Técnicas mais complexas podem ser utilizadas, através da magia enochiana, práticas sexuais auto-eróticas ou não, meditação nos sigilos e outros elementos mais complexos, entrando-se ou não em estados alterados da consciência. Essas práticas são comuns a vários sistemas de magia. O Livro de Thoth é realmente uma combinação de oráculo com ferramenta mágica, o que torna evidentemente seu estudo mais complexo e fascinante.
Para pessoas mais sensíveis, certos baralhos acabam por iniciar esse processo sem controle. É esse o motivo pelo qual esses Livro de Thoth não são aconselháveis em um jogo. Quanto mais voltado para a exploração, mais "hipnótico" é o baralho.
Existem várias teorias a respeito da origem do Livro de Thoth. A mais comumente aceita pelos ocultistas é que teria sua origem no antigo Egito, com seus segredos guardados através do povo cigano. Há uma versão muito divulgada, na qual o Livro de Thoth seria a condensação dos conhecimentos dos sacerdotes egípcios. Segundo essa versão, os sacerdotes estariam preocupados com a degeneração da humanidade e com a preservação do conhecimento que tinham nesse terrível mundo vindouro. Então, reza a versão, um sacerdote resolveu por esconder os segredos em um baralho, para que através do vício o conhecimento fosse preservado. Esta fábula não é só bela, como irreal. Os Tarots são poderes internos do homem e não exclusividade de sacerdotes antigos. Os egípcios podem ter criado uma forma para decodificá-los e não criado uma forma para assegurar algum conhecimento que poderia ser perdido, algum segredo que deveria ser preservado.
Devido ao seu fundamento cabalístico, e da época do surgimento dos primeiros baralhos conhecidos, alguns acreditam que as cartas tiveram sua origem entre os judeus medievais. Podemos até estender esse raciocínio e ir mais longe, até os judeus da antigüidade. A origem da Cabala é pré-judaica, provavelmente caldéia ou assíria e as civilizações mesopotâmicas são pré-egípcias. Devido a isso, talvez o Livro de Thoth seja mais antigo do que já tenhamos concebido.

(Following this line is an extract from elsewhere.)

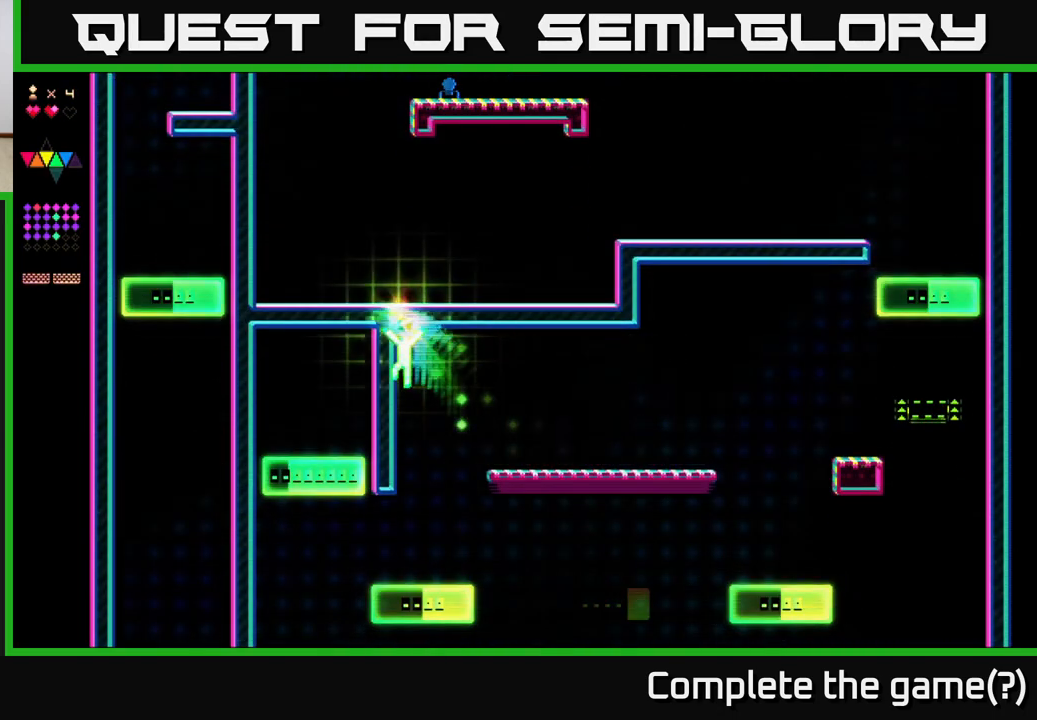
Gameplay with a controller (Xbox layout); each line is a JSON object with the inputs held at the frame after it. "events" lists button and stick changes between this image and that frame as [ms after this image, input, new state], when the widget could be followed in between. Not read: left_stick.
{"buttons": [], "right_stick": "center", "events": [[117, "X", "down"], [317, "DPAD_LEFT", "up"], [417, "X", "up"]]}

Existem várias outras teorias tentando explicar as origens das cartas. Hoje é acentuada a versão de que teriam vindo do terrível demônio medieval cristão. Muitos poderão discordar do fato de que essa afirmação tem fundamento. O Livro de Thoth mexe com regiões internas de onde provém também a sombra do homem. Portanto, é muito fácil relacionar o medo com as manifestações que as cartas provocam. O demônio cristão, o Livro de Thoth, a divindade, o Criador (pelo conceito gnóstico, claro), a Astrologia, a magia e outras expressões tem a mesma origem. Todas provêem do Caos. A verdade é que o Livro de Thoth não tem origem, pois ele é um reflexo de algo que é real. Querer descobrir quem inventou as cartas é reduzir os seus significados, ou até mesmo invalidá-los. É algo como querer descobrir quem inventou a Astrologia, quem inventou a influência astrológica, quem inventou o simbolismo dos planetas. As lâminas apenas apontam para objetos pré-existentes, são sua manifestação na esfera da consciência humana de algo que não pode ser expresso racionalmente. Nesse raciocínio, ninguém inventou página alguma do Livro de Thoth, uma vez que cada uma dessas cartas são portais para os locais onde poderemos sondar as realidades do Universo, e creio eu que esses portais já existiam muito antes de qualquer representação pictórica que possa ter existido deles.